Genentech inks $359M deal with Kineta; Celldex battered after ADC flops in PhIIb
→ Genentech is committing up to $359 million to pursue a novel target for chronic neuropathic pain. Their partner in this exclusive option and license agreement is Seattle-based Kineta Chronic Pain, which will be developing α9/α10 nicotinic acetylcholine receptor (nAChR) antagonists for the collaboration until Genentech steps in to grab development and commercialization rights. Kineta believes that the target may lead to a “safer therapy that is non-addictive and non-tolerizing.” The breakdown between upfront and milestones was not disclosed, though we do know that Kineta is in for high single to low double-digit royalties if the assets ever make it to market.

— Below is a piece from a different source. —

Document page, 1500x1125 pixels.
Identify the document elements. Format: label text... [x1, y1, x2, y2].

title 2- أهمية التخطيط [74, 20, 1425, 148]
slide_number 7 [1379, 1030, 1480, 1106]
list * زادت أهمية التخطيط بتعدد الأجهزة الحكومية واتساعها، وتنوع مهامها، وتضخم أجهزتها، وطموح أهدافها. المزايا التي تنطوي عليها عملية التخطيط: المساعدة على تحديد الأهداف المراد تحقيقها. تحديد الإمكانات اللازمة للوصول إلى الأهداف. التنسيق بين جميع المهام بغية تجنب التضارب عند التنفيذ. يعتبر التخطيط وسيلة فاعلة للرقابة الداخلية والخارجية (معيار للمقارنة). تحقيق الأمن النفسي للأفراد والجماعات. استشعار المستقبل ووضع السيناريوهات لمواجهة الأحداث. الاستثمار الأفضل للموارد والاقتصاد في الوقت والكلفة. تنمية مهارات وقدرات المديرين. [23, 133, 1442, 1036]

→ A painful restructuring might be in the works at Celldex $CLDX, where execs have decided to scrap an antibody-drug conjugate program following a disappointing Phase IIb readout. The Hampton, NJ biotech reported that its drug, glembatumumab vedotin, failed to do any better in progression-free survival among patients with metastatic triple-negative breast cancers who overexpress glycoprotein NMB when compared to Xeloda, a chemo drug. (And that was a conclusion based on a p-value of 0.76.) None of the secondary endpoints — overall response rate, duration of response and overall survival — were met. This does not bode well for the company, which saw a Phase III cancer vaccine trial halted a couple of years back due to its extreme ineffectiveness. Celldex fell even deeper into penny stock territory, plunging 52% in pre-market trading.
→ Looking to pioneer PD-1/L1 checkpoints in China, Bristol-Myers Squibb $BMY has outlined the positive data it obtained in a late-stage study of Opdivo among a large group of primarily Chinese lung cancer patients. In a study as a second-line therapy, Opdivo hit on the primary endpoint of overall survival, with a hazard ratio of 0.68 in CheckMate-078. The overall response rate was 17% for Opdivo versus 4% in the chemo arm. And the risk of death was reduced by 32%. Lung cancer is a major market in China, and Bristol-Myers is looking to get out ahead of the growing number of rivals inside China with a PD-1/L1 of their own. It’s not moving fast, though. China’s drug agency accepted Bristol-Myers’ application in November, 2017 — 17 months ago. Regulators there, though, have been promising to speed things up.
→ Sofinnova Partners is putting its crossover fund dollars to work. For the first investment in the fund’s portfolio, the venture capital firm led a $33.5 million Series C for France’s LimFlow, which is making an endovascular treatment for critical limb ischemia. Kinam Hong, a partner of the Sofinnova Crossover I Fund, will join the board of directors.
→ Despite debacles with its Dengue and Clostridium difficile vaccines, Sanofi believes vaccines is the way to go, and it is putting money behind that resolution. The French drugmaker is spending $431 million (€350 million) on a new manufacturing plant in Toronto, with plans to double its vaccine output by 2023. The 150,000-square-foot facility will be built on the campus of Sanofi’s headquarters in Canada, a central region for its vaccines business.